**Exercise material**
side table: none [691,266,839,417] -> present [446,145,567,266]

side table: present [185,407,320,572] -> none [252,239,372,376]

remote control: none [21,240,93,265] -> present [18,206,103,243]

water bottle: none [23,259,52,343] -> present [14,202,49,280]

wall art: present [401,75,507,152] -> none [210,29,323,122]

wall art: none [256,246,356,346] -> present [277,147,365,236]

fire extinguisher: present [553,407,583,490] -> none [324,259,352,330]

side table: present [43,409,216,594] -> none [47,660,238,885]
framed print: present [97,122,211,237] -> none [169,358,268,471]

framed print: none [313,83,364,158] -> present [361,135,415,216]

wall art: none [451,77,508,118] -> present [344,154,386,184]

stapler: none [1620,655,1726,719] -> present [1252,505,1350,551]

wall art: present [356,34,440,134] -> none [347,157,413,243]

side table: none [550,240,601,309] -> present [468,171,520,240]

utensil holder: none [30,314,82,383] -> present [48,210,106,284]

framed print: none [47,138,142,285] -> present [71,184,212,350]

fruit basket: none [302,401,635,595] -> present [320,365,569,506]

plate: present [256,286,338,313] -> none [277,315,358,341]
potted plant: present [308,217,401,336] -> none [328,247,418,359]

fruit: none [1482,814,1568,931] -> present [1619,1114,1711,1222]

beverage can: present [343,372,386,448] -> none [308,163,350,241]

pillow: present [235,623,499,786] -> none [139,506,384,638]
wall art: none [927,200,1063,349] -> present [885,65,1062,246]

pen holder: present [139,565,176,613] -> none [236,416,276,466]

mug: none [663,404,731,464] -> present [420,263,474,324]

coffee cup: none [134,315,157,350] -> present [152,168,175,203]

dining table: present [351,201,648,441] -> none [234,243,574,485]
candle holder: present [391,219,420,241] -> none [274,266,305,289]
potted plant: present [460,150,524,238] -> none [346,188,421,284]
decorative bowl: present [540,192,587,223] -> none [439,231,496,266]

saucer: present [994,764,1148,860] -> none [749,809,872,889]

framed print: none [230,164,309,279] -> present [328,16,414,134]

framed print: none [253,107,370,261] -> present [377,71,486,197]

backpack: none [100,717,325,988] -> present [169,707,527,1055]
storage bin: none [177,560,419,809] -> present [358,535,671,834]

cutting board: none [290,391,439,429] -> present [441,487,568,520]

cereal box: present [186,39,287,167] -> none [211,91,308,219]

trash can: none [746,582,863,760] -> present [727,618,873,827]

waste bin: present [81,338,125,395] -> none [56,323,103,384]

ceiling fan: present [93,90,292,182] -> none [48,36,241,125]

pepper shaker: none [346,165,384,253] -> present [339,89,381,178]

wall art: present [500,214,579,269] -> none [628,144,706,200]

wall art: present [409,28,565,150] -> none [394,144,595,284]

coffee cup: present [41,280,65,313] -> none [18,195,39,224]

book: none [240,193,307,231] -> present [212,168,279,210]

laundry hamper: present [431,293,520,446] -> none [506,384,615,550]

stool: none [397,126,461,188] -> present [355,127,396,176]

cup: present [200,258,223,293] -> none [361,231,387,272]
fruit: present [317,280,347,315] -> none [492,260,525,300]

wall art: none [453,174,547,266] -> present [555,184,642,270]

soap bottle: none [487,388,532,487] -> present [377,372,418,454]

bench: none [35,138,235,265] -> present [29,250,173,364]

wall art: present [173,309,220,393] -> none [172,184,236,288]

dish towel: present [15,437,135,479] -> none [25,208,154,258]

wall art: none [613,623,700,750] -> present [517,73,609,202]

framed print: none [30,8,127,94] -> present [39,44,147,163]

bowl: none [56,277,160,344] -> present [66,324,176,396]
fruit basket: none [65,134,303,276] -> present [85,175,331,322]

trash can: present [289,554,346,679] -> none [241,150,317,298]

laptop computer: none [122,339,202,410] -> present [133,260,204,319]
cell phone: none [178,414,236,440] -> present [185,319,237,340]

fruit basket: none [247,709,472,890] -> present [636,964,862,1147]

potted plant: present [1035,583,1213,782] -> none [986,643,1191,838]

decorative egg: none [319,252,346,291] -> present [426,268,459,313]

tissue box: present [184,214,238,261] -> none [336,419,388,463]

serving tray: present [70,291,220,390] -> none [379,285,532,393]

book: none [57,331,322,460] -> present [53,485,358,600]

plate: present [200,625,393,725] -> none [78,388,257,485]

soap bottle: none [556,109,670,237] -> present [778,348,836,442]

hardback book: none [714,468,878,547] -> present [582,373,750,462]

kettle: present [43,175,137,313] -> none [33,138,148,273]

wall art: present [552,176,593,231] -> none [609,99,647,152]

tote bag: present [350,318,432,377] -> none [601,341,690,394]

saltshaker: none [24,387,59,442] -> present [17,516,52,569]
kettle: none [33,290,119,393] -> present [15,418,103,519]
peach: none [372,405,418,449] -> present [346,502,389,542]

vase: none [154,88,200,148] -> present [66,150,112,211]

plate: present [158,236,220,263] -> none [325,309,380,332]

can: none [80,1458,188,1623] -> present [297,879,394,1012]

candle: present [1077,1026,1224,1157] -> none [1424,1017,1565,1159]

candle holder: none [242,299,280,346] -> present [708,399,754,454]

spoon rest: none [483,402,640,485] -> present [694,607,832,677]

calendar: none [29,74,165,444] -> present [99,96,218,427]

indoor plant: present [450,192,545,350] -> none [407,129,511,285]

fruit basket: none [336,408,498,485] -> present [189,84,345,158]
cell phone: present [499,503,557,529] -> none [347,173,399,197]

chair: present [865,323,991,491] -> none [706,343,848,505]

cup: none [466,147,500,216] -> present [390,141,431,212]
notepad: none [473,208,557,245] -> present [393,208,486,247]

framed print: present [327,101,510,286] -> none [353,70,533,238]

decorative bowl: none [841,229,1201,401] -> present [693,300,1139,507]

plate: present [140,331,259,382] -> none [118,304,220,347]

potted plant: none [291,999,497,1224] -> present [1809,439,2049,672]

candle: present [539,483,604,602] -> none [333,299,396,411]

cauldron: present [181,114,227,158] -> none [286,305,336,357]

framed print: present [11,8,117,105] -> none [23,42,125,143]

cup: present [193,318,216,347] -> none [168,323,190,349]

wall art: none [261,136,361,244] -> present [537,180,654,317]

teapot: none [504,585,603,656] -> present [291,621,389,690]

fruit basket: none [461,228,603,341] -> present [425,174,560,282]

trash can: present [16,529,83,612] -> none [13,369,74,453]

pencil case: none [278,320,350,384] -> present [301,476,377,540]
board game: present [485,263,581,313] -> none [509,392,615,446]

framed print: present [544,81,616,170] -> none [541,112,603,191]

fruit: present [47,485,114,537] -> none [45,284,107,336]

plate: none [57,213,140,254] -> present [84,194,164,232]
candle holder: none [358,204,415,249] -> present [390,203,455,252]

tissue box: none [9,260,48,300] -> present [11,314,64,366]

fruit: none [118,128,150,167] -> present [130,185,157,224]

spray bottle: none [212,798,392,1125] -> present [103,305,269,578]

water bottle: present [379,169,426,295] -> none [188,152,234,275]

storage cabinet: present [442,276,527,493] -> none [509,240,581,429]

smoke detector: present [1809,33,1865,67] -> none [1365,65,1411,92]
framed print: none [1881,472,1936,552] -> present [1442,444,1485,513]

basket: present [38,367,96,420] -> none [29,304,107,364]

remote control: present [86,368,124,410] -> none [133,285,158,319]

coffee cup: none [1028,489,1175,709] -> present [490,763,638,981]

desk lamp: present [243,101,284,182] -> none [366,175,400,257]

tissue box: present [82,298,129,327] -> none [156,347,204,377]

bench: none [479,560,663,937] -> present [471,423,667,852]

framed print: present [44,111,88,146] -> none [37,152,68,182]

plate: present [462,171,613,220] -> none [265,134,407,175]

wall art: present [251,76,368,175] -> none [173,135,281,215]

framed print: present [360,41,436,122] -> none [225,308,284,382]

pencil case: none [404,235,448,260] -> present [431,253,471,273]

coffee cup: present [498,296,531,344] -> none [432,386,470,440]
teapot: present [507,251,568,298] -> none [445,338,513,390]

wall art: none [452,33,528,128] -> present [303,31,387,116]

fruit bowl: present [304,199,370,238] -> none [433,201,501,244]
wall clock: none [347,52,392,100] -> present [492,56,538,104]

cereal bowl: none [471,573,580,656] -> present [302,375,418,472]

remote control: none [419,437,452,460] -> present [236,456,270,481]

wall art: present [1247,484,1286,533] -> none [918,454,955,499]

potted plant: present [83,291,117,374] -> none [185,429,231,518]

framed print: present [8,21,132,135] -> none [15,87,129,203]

**About this exercise**
Beginning at the line containing "cereal bowl: none", repeat each line exactly through the last line of the entries, and include no other lines.

**Response area**
cereal bowl: none [471,573,580,656] -> present [302,375,418,472]

remote control: none [419,437,452,460] -> present [236,456,270,481]

wall art: present [1247,484,1286,533] -> none [918,454,955,499]

potted plant: present [83,291,117,374] -> none [185,429,231,518]

framed print: present [8,21,132,135] -> none [15,87,129,203]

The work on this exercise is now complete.